(Data extracted from a collection)

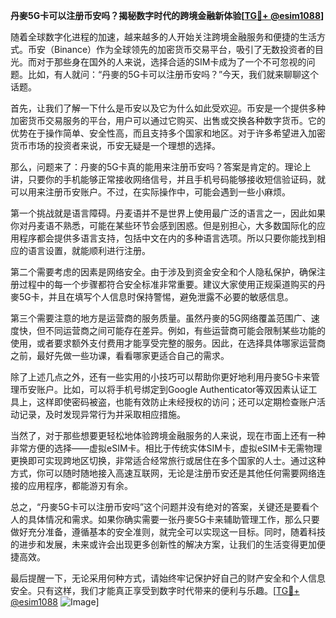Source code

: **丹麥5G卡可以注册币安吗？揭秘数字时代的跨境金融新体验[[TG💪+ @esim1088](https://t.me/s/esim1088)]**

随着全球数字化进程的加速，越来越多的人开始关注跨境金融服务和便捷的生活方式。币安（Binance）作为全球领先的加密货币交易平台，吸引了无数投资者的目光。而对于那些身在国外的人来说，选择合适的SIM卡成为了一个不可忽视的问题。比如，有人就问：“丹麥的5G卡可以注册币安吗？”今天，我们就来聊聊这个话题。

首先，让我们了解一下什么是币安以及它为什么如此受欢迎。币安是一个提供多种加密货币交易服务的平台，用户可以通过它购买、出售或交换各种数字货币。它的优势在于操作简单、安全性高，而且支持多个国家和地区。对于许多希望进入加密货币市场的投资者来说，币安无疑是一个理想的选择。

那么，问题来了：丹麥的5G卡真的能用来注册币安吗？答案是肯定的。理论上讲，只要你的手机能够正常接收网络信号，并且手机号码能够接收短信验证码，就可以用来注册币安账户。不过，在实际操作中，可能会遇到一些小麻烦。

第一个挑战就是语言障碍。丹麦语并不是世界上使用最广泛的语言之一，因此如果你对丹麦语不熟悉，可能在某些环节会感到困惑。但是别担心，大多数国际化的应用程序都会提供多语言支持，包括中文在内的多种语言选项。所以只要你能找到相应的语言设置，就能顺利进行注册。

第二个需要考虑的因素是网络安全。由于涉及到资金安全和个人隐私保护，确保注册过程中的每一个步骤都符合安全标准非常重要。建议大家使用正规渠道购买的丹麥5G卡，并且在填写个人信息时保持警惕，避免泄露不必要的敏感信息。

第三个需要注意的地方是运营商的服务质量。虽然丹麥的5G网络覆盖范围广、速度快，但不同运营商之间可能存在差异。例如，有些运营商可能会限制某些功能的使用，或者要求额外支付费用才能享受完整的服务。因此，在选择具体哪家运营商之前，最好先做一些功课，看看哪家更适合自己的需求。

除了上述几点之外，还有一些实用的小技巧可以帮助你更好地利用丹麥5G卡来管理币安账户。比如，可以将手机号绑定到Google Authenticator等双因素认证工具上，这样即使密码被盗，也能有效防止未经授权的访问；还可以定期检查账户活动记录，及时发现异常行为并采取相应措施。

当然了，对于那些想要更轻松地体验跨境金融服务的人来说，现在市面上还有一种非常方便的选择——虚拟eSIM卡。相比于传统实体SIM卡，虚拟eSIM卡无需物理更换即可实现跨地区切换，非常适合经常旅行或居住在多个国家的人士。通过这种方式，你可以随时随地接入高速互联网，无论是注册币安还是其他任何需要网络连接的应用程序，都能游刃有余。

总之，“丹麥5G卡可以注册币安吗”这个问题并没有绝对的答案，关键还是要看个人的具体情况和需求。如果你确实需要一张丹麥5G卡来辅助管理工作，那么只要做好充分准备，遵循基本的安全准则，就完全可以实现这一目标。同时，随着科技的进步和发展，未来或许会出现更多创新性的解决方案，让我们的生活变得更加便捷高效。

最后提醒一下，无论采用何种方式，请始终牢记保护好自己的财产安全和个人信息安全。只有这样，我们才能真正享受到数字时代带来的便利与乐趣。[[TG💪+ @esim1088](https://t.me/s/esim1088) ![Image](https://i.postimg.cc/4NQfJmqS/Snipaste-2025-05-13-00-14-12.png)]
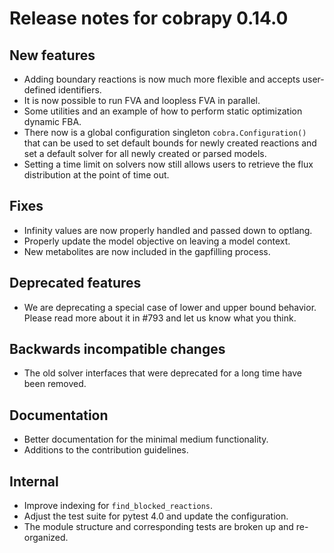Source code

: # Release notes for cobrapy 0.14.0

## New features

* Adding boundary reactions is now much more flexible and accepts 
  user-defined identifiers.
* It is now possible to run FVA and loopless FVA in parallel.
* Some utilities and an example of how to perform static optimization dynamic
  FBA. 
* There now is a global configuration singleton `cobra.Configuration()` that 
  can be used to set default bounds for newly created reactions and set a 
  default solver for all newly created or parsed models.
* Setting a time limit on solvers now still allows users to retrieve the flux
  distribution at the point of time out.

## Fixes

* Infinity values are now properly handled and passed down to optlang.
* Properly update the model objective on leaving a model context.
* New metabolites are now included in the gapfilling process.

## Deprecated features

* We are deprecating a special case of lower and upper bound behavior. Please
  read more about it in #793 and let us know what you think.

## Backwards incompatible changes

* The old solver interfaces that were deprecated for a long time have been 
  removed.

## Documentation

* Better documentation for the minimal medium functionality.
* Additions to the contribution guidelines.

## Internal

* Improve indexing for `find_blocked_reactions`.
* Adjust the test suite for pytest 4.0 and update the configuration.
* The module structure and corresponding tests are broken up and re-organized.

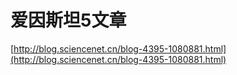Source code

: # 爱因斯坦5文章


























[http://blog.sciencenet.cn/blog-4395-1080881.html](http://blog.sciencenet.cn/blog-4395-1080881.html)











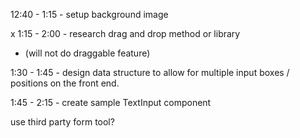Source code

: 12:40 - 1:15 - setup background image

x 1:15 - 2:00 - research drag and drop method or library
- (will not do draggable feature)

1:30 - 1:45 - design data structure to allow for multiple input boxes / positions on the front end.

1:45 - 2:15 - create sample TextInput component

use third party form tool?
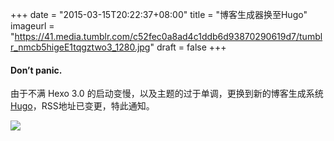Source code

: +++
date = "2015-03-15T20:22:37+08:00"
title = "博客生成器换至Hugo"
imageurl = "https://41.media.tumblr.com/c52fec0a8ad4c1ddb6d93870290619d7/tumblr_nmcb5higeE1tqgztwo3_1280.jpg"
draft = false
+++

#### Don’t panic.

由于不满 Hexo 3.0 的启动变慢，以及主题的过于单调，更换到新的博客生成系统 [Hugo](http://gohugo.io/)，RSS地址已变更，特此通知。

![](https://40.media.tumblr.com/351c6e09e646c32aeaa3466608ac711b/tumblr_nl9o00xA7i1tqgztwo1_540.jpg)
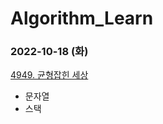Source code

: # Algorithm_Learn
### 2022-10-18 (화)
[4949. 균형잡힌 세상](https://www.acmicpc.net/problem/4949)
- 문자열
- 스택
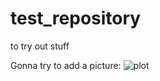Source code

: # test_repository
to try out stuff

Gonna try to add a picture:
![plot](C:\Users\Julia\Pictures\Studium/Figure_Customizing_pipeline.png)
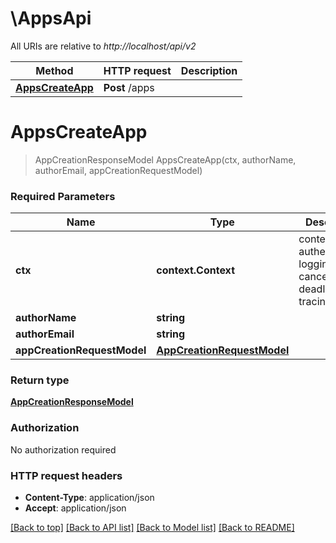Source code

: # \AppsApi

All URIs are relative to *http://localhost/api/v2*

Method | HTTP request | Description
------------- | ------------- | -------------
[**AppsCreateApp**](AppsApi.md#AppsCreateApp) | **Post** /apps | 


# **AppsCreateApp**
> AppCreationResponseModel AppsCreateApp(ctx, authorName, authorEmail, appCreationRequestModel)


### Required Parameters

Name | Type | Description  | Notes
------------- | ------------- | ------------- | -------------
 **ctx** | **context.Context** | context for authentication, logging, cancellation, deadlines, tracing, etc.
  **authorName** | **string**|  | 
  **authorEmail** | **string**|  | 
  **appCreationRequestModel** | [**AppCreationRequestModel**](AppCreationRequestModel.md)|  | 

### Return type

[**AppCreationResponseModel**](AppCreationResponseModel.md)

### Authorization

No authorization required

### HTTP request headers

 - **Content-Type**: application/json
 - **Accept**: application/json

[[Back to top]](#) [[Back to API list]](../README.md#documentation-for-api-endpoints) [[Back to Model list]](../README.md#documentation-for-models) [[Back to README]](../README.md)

# BRIEF
In the entries above, find the line containing "首先，让我们了解一下什么是币" and the line containing "## Deprecated features"; give again exactly those two lines and every line between them, minus the pictures.

# EXERCISE RESPONSE
首先，让我们了解一下什么是币安以及它为什么如此受欢迎。币安是一个提供多种加密货币交易服务的平台，用户可以通过它购买、出售或交换各种数字货币。它的优势在于操作简单、安全性高，而且支持多个国家和地区。对于许多希望进入加密货币市场的投资者来说，币安无疑是一个理想的选择。

那么，问题来了：丹麥的5G卡真的能用来注册币安吗？答案是肯定的。理论上讲，只要你的手机能够正常接收网络信号，并且手机号码能够接收短信验证码，就可以用来注册币安账户。不过，在实际操作中，可能会遇到一些小麻烦。

第一个挑战就是语言障碍。丹麦语并不是世界上使用最广泛的语言之一，因此如果你对丹麦语不熟悉，可能在某些环节会感到困惑。但是别担心，大多数国际化的应用程序都会提供多语言支持，包括中文在内的多种语言选项。所以只要你能找到相应的语言设置，就能顺利进行注册。

第二个需要考虑的因素是网络安全。由于涉及到资金安全和个人隐私保护，确保注册过程中的每一个步骤都符合安全标准非常重要。建议大家使用正规渠道购买的丹麥5G卡，并且在填写个人信息时保持警惕，避免泄露不必要的敏感信息。

第三个需要注意的地方是运营商的服务质量。虽然丹麥的5G网络覆盖范围广、速度快，但不同运营商之间可能存在差异。例如，有些运营商可能会限制某些功能的使用，或者要求额外支付费用才能享受完整的服务。因此，在选择具体哪家运营商之前，最好先做一些功课，看看哪家更适合自己的需求。

除了上述几点之外，还有一些实用的小技巧可以帮助你更好地利用丹麥5G卡来管理币安账户。比如，可以将手机号绑定到Google Authenticator等双因素认证工具上，这样即使密码被盗，也能有效防止未经授权的访问；还可以定期检查账户活动记录，及时发现异常行为并采取相应措施。

当然了，对于那些想要更轻松地体验跨境金融服务的人来说，现在市面上还有一种非常方便的选择——虚拟eSIM卡。相比于传统实体SIM卡，虚拟eSIM卡无需物理更换即可实现跨地区切换，非常适合经常旅行或居住在多个国家的人士。通过这种方式，你可以随时随地接入高速互联网，无论是注册币安还是其他任何需要网络连接的应用程序，都能游刃有余。

总之，“丹麥5G卡可以注册币安吗”这个问题并没有绝对的答案，关键还是要看个人的具体情况和需求。如果你确实需要一张丹麥5G卡来辅助管理工作，那么只要做好充分准备，遵循基本的安全准则，就完全可以实现这一目标。同时，随着科技的进步和发展，未来或许会出现更多创新性的解决方案，让我们的生活变得更加便捷高效。

最后提醒一下，无论采用何种方式，请始终牢记保护好自己的财产安全和个人信息安全。只有这样，我们才能真正享受到数字时代带来的便利与乐趣。[[TG💪+ @esim1088](https://t.me/s/esim1088) ![Image](https://i.postimg.cc/4NQfJmqS/Snipaste-2025-05-13-00-14-12.png)]
Source code

: # Release notes for cobrapy 0.14.0

## New features

* Adding boundary reactions is now much more flexible and accepts 
  user-defined identifiers.
* It is now possible to run FVA and loopless FVA in parallel.
* Some utilities and an example of how to perform static optimization dynamic
  FBA. 
* There now is a global configuration singleton `cobra.Configuration()` that 
  can be used to set default bounds for newly created reactions and set a 
  default solver for all newly created or parsed models.
* Setting a time limit on solvers now still allows users to retrieve the flux
  distribution at the point of time out.

## Fixes

* Infinity values are now properly handled and passed down to optlang.
* Properly update the model objective on leaving a model context.
* New metabolites are now included in the gapfilling process.

## Deprecated features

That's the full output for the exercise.